Matthew M. Bellocchio is a project manager and designer at Andover Organ, which he joined in 2003. A fellow of the American Institute of Organbuilders, he has chaired the AIO Education Committee and served twice on its board of directors, most recently as AIO president.

The Organ in St. John’s Seminary Life

When I began working for St. John’s Seminary in 2005, discussions about the nonfunctioning Hook & Hastings organ had been ongoing for several years. Multiple options had been explored without reaching a definite decision, and funds for a large-scale project were not available. The seminary purchased an 1850s Simmons chamber organ to serve as a temporary instrument.
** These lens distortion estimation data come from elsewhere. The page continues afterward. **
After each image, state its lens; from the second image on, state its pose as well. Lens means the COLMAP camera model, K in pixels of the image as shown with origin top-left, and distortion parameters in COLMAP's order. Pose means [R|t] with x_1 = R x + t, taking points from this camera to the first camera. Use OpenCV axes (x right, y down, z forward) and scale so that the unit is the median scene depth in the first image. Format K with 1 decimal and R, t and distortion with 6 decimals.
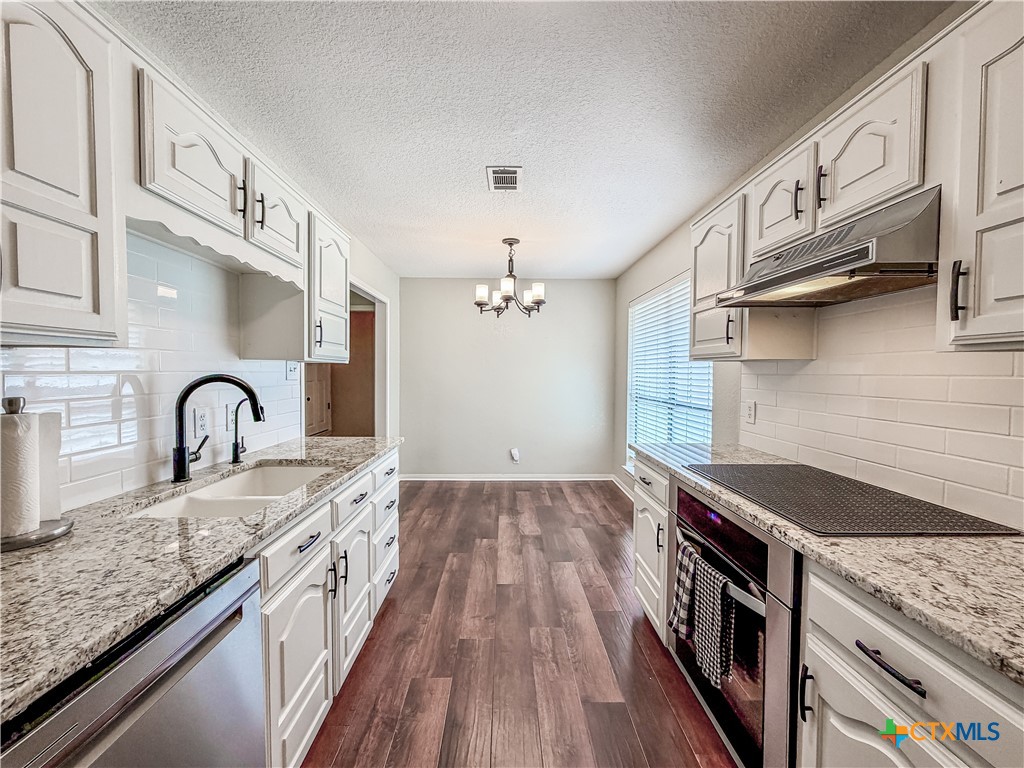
lens RADIAL K [[409.7, 0, 512.0], [0, 409.7, 384.0], [0, 0, 1]] dist [-0.000514, -0.000053]
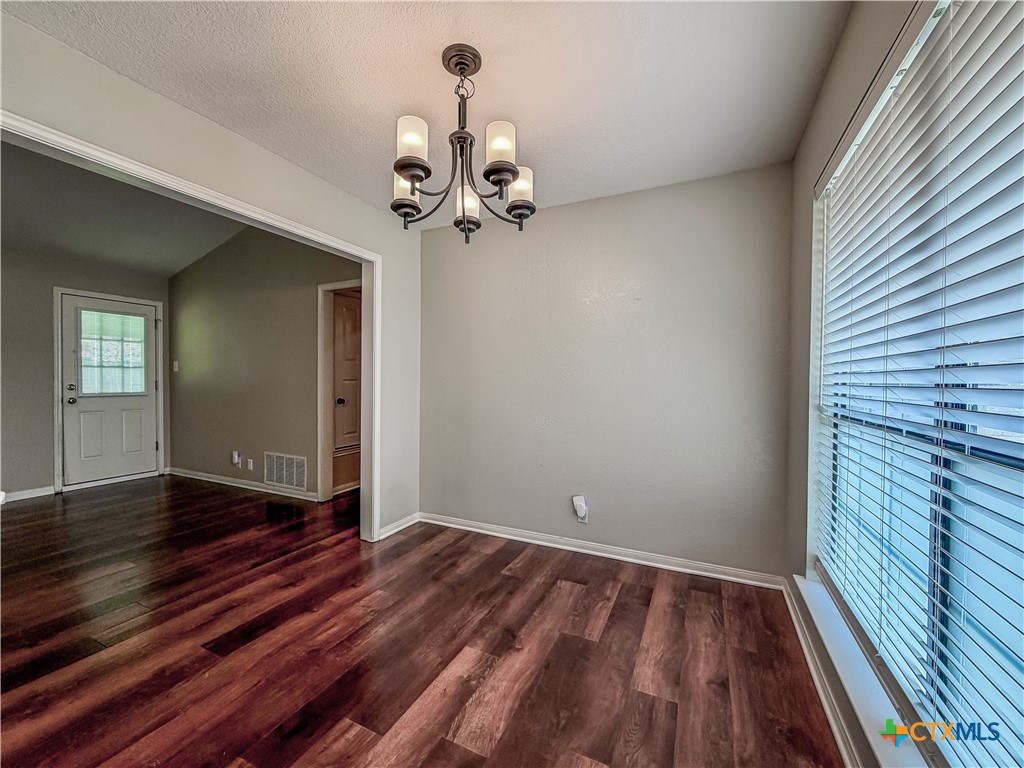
lens RADIAL K [[405.7, 0, 512.0], [0, 405.7, 384.0], [0, 0, 1]] dist [-0.001964, -0.000274]
pose [[0.893439, 0.007366, -0.449124, 0.243328], [-0.017439, 0.999680, -0.018297, 0.017480], [0.448846, 0.024180, 0.893282, 0.612122]]
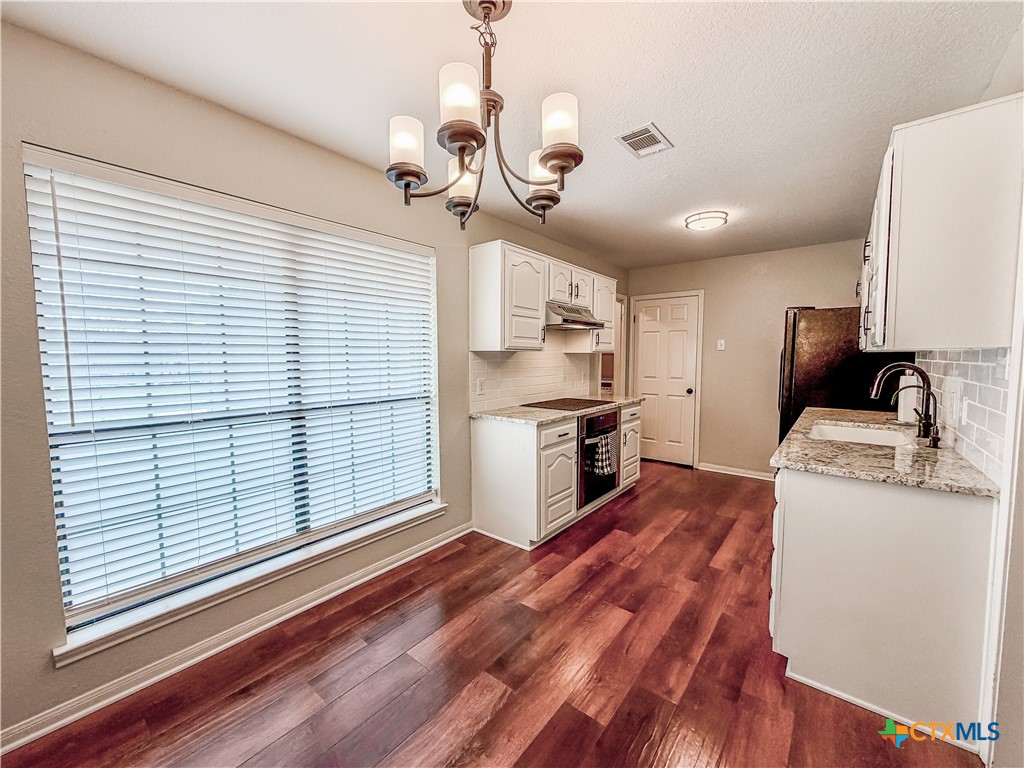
lens RADIAL K [[405.7, 0, 512.0], [0, 405.7, 384.0], [0, 0, 1]] dist [-0.001964, -0.000274]
pose [[-0.762497, -0.045665, 0.645378, -0.256515], [0.019118, 0.995480, 0.093024, -0.044150], [-0.646709, 0.083269, -0.758178, 1.246318]]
Although it was a lovely instrument, it was not loud enough to accompany the increasing number of seminarians admitted with each passing year. Additionally, its modest size substantially limited the organist’s repertoire.

As the seminary flourished and the number of seminarians increased, we reviewed the organ options, involving national expert Barbara Owen in the discussion. We agreed that, in order to suit the current needs of the Seminary, as well as honor the historic significance of the Hook & Hastings organ, we should renovate the instrument by preserving what was already there and adding to it, so the seminary community could hear and appreciate the enormous wealth of sacred organ music. We chose Andover Organ Company to do this work because of its knowledge and extensive experience in renovating and restoring Hook & Hastings instruments.

What do we hope the renovated instrument will do for us? St. John’s celebrates three daily services with music. Cantors lead the community singing in daily services, and the men’s schola sings at Sunday Masses and for special feast days.The expanded instrument will be put to good use in these liturgies by accompanying singing, and playing suitable voluntaries and improvisations. Now we will be able to feature more significant organ and choral works on Sundays and feast days.

A concert series of sacred music will be instituted. Plans are being made for public workshops focusing on specific aspects of music and worship.

In short,the organ will better equip us to present a vast amount of music from all eras suitable for Roman Catholic worship and to educate future priests about the value of having and maintaining a pipe organ. I am grateful to Msgr. Moroney and all other members of the St. John’s Seminary community who have supported this project and seen it through to completion.

Janet E. Hunt, FAGO

Music in the Seminary Life

For nearly 800 years the organ has accompanied the human voice in singing the praises of God. According to Pope Benedict XVI, the organ is unique among all liturgical instruments in its capacity to echo and express “all the experiences of human life. The manifold possibilities of the organ in some way remind us of the immensity and the magnificence of God.”

It is hardly a surprise, therefore, that Roman Catholic seminaries are called upon to provide the best of musical training to seminarians, including the finest examples possible of what the liturgical organ can be.

In so many respects, the seminary is an intensive microcosm of the Catholic parish. It provides an example of what parish liturgy can be, demanding an ars cele­brandi that promotes full and active participation by all, each fulfilling their own role in the sacred mysteries. Music must be at once easy to accomplish but represent the best textual and musical expression that the Church has to offer. Likewise, the liturgical music of a seminary must reach across cultural genres to embrace the whole rich horizon of good liturgical music.

Many newly ordained priests from our seminary will someday be faced with the question of what to do about a poorly maintained instrument, or one in need of replacement—or even a parish with no organ at all. More than anything we can say or do,the mere presence of the best of liturgical organs in our seminary chapel will teach them what they must strive for in such circumstances.

I am deeply grateful to Janet Hunt and the Andover Organ Company, as well as our generous benefactors, for making this fine formational experience possible at St. John’s Seminary.